[Description of the task]:
Convert the material from its first line through the line containing "Fotoğrafçı Helen Pynor, yaşam ve ölüm arasın", inclusive, into a Markdown table with the columns Row and Text. Give each line a row number and skip any blank lines.

[Material to process]:
* * * * * * * * *

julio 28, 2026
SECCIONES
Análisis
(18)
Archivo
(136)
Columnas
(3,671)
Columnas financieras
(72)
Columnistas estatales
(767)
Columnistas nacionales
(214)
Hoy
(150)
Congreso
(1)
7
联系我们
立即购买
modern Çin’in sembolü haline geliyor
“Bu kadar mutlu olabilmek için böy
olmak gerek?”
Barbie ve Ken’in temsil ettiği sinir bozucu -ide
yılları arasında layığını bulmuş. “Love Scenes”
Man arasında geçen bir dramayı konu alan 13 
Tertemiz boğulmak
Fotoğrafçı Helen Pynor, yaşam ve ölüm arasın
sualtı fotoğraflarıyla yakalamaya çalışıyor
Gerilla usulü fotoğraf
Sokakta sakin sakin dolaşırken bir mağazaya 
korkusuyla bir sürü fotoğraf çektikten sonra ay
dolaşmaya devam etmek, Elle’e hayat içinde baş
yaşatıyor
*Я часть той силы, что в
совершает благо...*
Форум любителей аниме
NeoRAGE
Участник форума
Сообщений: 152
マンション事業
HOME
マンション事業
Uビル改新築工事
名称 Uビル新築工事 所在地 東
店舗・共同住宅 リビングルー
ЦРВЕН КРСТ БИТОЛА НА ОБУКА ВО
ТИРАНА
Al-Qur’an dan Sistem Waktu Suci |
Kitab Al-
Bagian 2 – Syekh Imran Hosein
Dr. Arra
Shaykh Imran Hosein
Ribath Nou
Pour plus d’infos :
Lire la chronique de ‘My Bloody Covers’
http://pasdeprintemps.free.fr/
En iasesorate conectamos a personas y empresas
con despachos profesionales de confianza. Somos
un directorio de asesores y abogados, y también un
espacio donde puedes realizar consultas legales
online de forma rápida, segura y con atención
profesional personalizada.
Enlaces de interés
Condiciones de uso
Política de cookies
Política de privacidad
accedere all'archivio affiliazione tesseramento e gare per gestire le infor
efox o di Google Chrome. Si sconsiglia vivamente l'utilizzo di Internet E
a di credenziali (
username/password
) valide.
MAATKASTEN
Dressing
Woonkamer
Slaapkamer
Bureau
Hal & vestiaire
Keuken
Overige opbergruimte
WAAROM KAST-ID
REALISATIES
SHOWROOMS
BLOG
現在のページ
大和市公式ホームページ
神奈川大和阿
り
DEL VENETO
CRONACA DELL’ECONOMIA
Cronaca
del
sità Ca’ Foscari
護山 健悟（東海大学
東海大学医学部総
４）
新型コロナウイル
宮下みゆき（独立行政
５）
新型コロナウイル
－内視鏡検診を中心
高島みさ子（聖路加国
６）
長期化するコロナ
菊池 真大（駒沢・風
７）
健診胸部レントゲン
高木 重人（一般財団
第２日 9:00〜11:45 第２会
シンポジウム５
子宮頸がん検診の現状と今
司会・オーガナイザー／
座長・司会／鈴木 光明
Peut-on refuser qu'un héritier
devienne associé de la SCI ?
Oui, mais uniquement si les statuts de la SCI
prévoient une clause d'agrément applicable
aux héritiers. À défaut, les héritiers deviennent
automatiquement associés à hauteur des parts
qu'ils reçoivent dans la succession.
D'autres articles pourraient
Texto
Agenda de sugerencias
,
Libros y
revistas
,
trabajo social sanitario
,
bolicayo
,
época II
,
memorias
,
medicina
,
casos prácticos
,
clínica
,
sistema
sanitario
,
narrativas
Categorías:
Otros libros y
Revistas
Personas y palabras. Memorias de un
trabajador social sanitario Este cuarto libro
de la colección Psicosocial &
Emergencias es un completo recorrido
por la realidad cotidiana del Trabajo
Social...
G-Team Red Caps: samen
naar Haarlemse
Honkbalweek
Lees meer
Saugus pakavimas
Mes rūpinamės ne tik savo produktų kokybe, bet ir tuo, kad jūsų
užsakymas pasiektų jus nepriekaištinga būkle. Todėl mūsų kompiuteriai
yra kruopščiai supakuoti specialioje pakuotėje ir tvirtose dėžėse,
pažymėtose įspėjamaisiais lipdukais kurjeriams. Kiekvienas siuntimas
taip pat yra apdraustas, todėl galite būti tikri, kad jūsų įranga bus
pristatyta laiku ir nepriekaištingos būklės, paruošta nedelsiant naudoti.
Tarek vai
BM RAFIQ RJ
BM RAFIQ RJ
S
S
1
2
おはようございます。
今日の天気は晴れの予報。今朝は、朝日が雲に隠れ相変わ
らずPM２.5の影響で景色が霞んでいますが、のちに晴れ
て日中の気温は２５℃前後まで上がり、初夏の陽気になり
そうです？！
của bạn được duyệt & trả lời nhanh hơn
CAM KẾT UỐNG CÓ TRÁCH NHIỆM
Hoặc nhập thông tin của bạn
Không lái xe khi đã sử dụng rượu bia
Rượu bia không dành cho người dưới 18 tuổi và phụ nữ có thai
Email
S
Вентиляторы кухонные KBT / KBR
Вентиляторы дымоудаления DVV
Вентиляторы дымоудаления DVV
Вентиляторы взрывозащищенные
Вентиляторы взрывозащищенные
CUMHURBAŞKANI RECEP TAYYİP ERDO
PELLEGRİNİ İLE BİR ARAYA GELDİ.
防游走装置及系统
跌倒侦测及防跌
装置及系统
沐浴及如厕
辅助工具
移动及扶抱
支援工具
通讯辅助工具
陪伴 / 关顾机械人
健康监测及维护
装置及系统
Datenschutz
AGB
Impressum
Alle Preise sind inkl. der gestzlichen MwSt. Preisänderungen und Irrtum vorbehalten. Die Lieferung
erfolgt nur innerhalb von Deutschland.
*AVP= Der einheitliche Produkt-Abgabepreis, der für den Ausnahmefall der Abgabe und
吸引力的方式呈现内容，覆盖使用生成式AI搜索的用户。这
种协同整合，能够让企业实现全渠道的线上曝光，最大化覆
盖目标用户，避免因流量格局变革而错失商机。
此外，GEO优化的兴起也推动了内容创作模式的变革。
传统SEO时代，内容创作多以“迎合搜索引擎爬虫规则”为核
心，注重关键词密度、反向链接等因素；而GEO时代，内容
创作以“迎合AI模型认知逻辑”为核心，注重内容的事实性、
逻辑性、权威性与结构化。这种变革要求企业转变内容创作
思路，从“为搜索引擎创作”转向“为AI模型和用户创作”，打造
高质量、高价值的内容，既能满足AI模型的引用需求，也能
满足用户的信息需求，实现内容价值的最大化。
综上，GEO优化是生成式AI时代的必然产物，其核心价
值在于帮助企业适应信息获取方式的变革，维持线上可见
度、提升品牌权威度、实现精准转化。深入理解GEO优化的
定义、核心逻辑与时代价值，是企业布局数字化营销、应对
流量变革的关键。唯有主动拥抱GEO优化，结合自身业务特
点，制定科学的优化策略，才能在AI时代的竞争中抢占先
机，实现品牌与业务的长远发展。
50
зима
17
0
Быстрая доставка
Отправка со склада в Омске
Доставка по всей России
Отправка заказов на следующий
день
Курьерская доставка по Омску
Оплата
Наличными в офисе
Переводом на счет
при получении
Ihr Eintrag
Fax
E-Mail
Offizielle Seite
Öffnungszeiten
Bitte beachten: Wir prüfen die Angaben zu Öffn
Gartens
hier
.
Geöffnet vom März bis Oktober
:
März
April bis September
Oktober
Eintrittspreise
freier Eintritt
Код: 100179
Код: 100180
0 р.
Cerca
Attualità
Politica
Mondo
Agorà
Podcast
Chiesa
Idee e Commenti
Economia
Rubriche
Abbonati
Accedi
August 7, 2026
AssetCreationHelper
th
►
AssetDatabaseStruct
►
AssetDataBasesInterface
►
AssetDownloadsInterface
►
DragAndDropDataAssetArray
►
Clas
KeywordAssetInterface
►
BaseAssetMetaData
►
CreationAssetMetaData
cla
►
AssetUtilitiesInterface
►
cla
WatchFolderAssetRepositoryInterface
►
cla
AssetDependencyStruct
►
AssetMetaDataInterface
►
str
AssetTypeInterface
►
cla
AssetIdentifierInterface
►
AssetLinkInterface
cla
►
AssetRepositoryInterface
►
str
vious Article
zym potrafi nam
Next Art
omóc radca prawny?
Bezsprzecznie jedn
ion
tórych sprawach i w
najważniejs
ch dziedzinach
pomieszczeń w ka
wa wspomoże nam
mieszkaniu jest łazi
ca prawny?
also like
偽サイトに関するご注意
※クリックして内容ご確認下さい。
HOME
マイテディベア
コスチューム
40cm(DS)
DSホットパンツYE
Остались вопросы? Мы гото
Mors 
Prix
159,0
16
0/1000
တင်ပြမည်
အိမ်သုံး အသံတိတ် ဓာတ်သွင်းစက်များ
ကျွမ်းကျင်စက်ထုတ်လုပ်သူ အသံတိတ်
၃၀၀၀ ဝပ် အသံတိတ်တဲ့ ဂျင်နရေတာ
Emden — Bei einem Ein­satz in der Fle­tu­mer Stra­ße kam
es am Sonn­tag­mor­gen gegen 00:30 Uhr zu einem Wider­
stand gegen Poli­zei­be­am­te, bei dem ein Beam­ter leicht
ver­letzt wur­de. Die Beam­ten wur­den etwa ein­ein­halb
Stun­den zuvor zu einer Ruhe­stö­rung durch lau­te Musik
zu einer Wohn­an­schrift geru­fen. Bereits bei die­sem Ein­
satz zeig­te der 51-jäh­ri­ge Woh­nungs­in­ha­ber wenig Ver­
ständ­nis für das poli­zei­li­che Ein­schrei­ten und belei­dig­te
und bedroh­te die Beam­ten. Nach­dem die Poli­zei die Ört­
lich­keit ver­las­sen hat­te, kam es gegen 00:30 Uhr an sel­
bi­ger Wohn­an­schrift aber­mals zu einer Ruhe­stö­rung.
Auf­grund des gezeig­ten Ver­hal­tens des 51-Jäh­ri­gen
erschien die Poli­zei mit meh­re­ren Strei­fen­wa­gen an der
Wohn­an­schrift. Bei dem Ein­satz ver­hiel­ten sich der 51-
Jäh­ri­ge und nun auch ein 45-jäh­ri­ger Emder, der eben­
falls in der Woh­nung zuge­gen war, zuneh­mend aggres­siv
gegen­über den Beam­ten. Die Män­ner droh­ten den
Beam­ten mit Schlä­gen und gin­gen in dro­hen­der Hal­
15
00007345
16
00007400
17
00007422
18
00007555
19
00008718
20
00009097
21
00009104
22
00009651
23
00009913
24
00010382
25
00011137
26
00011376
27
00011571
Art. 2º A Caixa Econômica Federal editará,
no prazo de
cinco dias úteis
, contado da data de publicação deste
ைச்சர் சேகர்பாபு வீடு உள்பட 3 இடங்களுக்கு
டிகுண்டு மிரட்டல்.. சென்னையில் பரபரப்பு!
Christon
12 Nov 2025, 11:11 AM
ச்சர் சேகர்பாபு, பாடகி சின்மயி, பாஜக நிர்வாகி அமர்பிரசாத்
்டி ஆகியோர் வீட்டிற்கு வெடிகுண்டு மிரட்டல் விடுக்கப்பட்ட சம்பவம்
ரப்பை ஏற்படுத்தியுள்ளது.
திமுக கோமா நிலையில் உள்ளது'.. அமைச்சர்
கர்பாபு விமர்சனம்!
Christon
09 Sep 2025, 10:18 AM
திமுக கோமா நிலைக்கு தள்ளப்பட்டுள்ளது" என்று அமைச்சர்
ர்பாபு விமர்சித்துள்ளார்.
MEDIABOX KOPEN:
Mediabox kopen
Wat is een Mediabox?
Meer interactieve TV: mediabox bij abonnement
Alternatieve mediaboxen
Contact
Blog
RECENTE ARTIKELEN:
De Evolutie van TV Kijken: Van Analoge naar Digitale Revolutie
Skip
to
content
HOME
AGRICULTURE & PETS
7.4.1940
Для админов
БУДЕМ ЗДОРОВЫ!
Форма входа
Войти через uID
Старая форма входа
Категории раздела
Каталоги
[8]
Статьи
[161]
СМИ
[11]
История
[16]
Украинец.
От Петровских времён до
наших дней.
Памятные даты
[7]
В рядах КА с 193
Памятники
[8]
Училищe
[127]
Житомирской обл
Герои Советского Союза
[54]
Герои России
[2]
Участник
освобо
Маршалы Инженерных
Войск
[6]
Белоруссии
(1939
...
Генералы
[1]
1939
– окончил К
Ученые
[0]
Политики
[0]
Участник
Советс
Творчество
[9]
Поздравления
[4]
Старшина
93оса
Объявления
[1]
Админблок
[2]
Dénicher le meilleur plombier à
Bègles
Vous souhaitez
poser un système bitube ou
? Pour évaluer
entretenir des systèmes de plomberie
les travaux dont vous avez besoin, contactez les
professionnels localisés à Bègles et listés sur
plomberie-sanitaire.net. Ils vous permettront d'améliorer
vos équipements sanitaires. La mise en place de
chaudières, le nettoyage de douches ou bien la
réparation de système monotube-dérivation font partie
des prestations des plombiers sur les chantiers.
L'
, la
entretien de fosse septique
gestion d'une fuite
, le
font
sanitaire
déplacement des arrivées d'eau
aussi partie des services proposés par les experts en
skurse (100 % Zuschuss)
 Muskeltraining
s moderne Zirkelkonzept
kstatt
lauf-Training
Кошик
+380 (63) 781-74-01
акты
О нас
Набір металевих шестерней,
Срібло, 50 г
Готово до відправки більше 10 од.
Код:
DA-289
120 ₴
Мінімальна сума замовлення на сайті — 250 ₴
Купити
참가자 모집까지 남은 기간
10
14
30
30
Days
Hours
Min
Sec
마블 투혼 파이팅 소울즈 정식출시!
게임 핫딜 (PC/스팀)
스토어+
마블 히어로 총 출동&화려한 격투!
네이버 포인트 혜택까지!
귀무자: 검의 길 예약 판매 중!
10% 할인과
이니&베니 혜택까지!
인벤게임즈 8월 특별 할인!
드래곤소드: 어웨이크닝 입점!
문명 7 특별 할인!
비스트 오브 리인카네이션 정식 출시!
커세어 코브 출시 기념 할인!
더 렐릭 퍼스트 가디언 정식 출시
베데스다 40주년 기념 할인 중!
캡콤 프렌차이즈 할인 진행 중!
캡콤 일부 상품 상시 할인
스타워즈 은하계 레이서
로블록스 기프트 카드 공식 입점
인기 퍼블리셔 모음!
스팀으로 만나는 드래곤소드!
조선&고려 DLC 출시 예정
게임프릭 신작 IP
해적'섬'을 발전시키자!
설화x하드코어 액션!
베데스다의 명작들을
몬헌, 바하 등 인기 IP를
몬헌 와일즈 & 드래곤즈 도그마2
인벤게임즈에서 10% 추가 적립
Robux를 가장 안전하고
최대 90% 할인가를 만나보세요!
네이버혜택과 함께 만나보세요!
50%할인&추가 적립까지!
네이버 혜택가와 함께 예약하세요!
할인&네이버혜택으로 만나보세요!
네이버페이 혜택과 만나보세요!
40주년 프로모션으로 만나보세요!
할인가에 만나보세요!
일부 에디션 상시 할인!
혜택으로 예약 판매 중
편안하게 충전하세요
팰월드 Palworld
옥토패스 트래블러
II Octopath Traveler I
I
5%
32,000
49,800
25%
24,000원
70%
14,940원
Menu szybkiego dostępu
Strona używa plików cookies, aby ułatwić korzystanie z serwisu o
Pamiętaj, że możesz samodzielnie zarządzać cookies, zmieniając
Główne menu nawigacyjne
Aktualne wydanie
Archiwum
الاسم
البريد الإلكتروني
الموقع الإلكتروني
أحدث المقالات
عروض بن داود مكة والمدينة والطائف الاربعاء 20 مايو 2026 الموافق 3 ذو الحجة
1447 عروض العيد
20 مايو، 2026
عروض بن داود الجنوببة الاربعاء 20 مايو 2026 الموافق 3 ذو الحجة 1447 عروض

* * * * * * * * *

[Answer for this exercise]:
| Row | Text |
|---|---|
| 1 | julio 28, 2026 |
| 2 | SECCIONES |
| 3 | Análisis |
| 4 | (18) |
| 5 | Archivo |
| 6 | (136) |
| 7 | Columnas |
| 8 | (3,671) |
| 9 | Columnas financieras |
| 10 | (72) |
| 11 | Columnistas estatales |
| 12 | (767) |
| 13 | Columnistas nacionales |
| 14 | (214) |
| 15 | Hoy |
| 16 | (150) |
| 17 | Congreso |
| 18 | (1) |
| 19 | 7 |
| 20 | 联系我们 |
| 21 | 立即购买 |
| 22 | modern Çin’in sembolü haline geliyor |
| 23 | “Bu kadar mutlu olabilmek için böy |
| 24 | olmak gerek?” |
| 25 | Barbie ve Ken’in temsil ettiği sinir bozucu -ide |
| 26 | yılları arasında layığını bulmuş. “Love Scenes” |
| 27 | Man arasında geçen bir dramayı konu alan 13  |
| 28 | Tertemiz boğulmak |
| 29 | Fotoğrafçı Helen Pynor, yaşam ve ölüm arasın |